Marche à suivre:
Reproduisez en entier et sans la moindre modification le billet ci-dessous sur les impôts et les inégalités.

Extrait du document:
'''
Impôts et taxes : un trop-plein... d'inégalités !

Publié le 06 décembre 2018 par Raphael57

Après mon billet sur le mouvement des gilets jaunes, il m'a semblé nécessaire de donner quelques clés utiles à l'actuel débat sur l'impôt qui fait suite à celui sur le pouvoir d'achat. En effet, le moratoire sur la hausse des taxes sur les carburants, qui a muté en suppression pour l'année 2019 tant le gouvernement est en panique, démontre un ras-le-bol général non pas face à l'impôt, mais en raison des inégalités criantes attachées au système fiscal. J'en profite pour rappeler que j'ai traité ces sujets dans mon dernier livre, Tout ce que vous avez toujours voulu savoir sur l'économie (Ellipses), qui pourrait constituer un intéressant cadeau de Noël si tant est qu'il vous reste encore un peu de pouvoir d'achat...

L'impôt sur le revenu

Dès que l'on parle d'impôt sur le revenu, on pense d'emblée à la déclaration que chaque ménage fait une fois par an et qui d'ailleurs continuera à être obligatoire malgré le prélèvement à la source. Or, cet impôt est loin de constituer la première source de recettes fiscales nettes de l'État :

[ Source des données : LFI 2018 ]

Cet impôt est progressif, ce qui signifie que le taux d’imposition augmente quand le revenu imposable augmente. Autrement dit, un impôt progressif est un impôt dont le taux est plus élevé pour les plus riches et moins élevé pour les plus modestes, conformément à une certaine idée de la justice fiscale. Or, à force d'en réduire le nombre de tranches et de créer des niches fiscales, les gouvernements successifs ont réduit son rendement et pris le risque de déliter le consentement civique à le payer. Cela participe d'un triomphe des thèses néolibérales, qui veulent réduire l'État à sa dimension minimale, alors même que le mouvement des gilets jaunes prouve que les Français n'ont jamais autant eu besoin d'un État (social) efficace.
'''
Extrait de données:
'''
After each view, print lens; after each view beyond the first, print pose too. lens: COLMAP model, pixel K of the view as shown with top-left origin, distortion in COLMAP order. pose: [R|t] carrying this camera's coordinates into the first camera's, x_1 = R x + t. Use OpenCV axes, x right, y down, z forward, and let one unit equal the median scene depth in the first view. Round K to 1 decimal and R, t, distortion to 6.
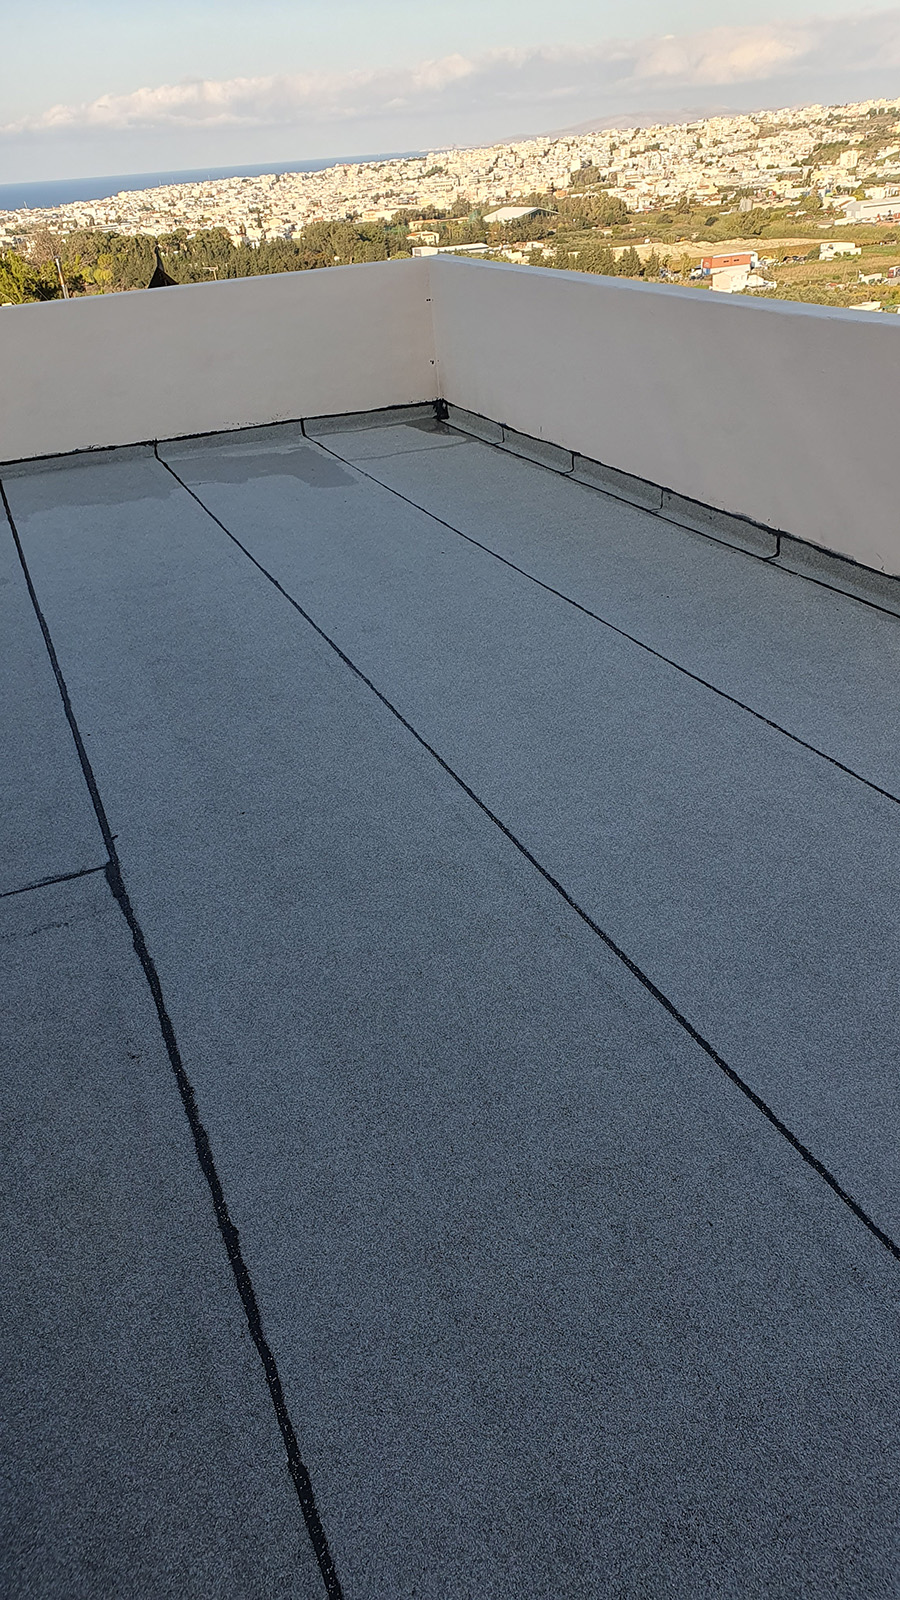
lens RADIAL K [[1242.3, 0, 470.3], [0, 1242.3, 802.2], [0, 0, 1]] dist [0.048016, -0.157224]
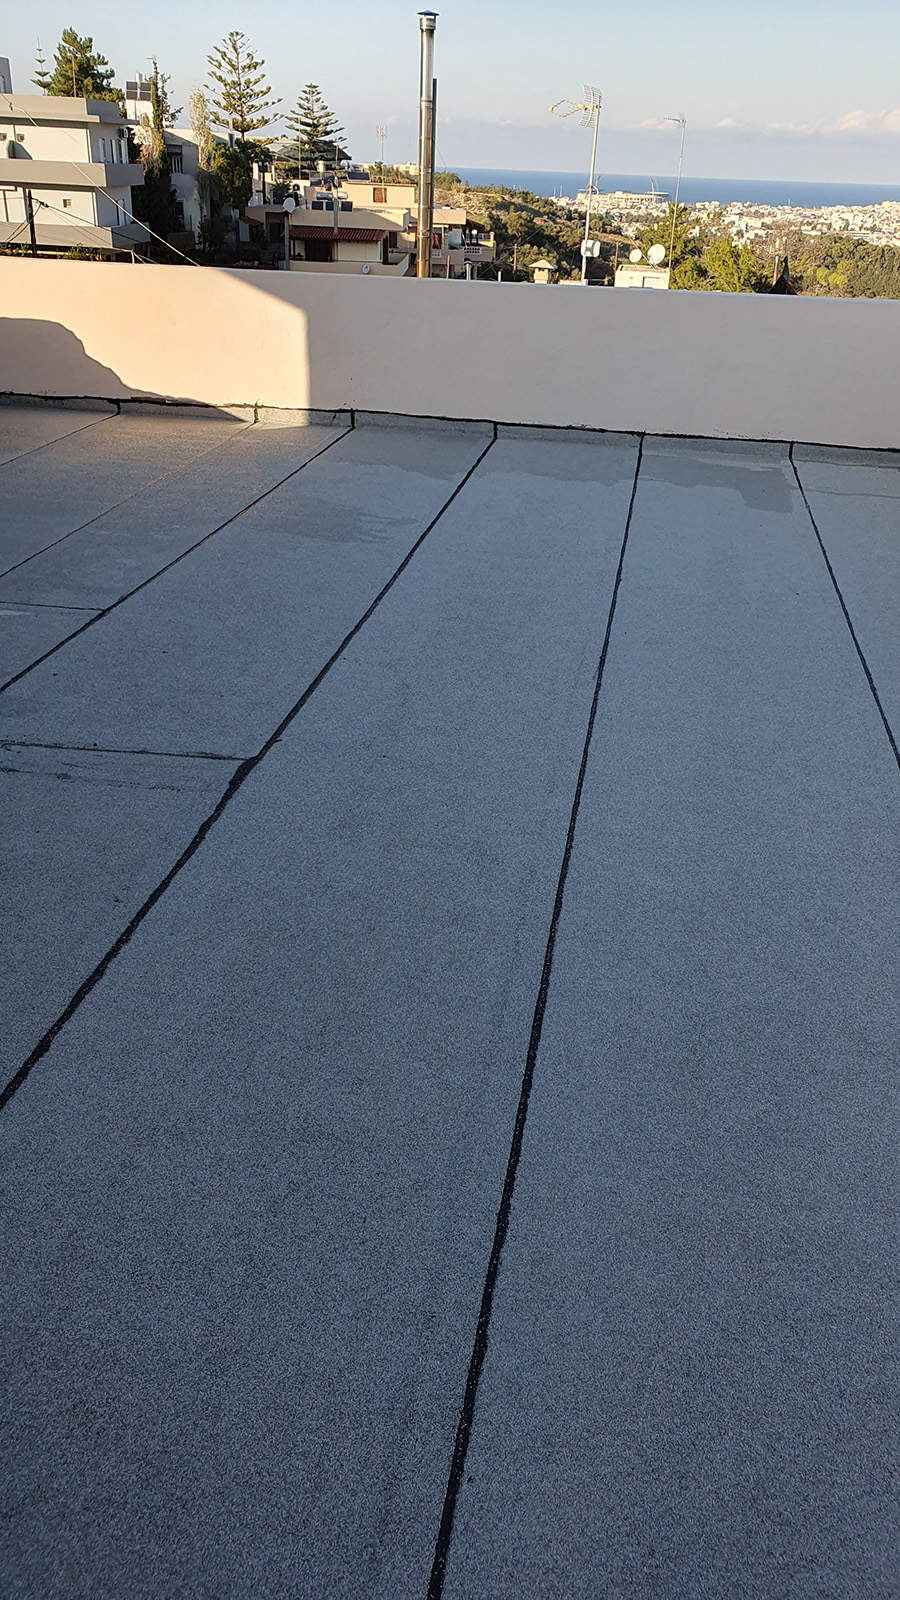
lens RADIAL K [[1242.3, 0, 470.3], [0, 1242.3, 802.2], [0, 0, 1]] dist [0.048016, -0.157224]
pose [[0.856995, 0.320337, -0.403662, 0.283421], [-0.322032, 0.944440, 0.065795, -0.041862], [0.402312, 0.073606, 0.912539, 0.033641]]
'''
Espace de réponse:
Impôts et taxes : un trop-plein... d'inégalités !

Publié le 06 décembre 2018 par Raphael57

Après mon billet sur le mouvement des gilets jaunes, il m'a semblé nécessaire de donner quelques clés utiles à l'actuel débat sur l'impôt qui fait suite à celui sur le pouvoir d'achat. En effet, le moratoire sur la hausse des taxes sur les carburants, qui a muté en suppression pour l'année 2019 tant le gouvernement est en panique, démontre un ras-le-bol général non pas face à l'impôt, mais en raison des inégalités criantes attachées au système fiscal. J'en profite pour rappeler que j'ai traité ces sujets dans mon dernier livre, Tout ce que vous avez toujours voulu savoir sur l'économie (Ellipses), qui pourrait constituer un intéressant cadeau de Noël si tant est qu'il vous reste encore un peu de pouvoir d'achat...

L'impôt sur le revenu

Dès que l'on parle d'impôt sur le revenu, on pense d'emblée à la déclaration que chaque ménage fait une fois par an et qui d'ailleurs continuera à être obligatoire malgré le prélèvement à la source. Or, cet impôt est loin de constituer la première source de recettes fiscales nettes de l'État :

[ Source des données : LFI 2018 ]

Cet impôt est progressif, ce qui signifie que le taux d’imposition augmente quand le revenu imposable augmente. Autrement dit, un impôt progressif est un impôt dont le taux est plus élevé pour les plus riches et moins élevé pour les plus modestes, conformément à une certaine idée de la justice fiscale. Or, à force d'en réduire le nombre de tranches et de créer des niches fiscales, les gouvernements successifs ont réduit son rendement et pris le risque de déliter le consentement civique à le payer. Cela participe d'un triomphe des thèses néolibérales, qui veulent réduire l'État à sa dimension minimale, alors même que le mouvement des gilets jaunes prouve que les Français n'ont jamais autant eu besoin d'un État (social) efficace.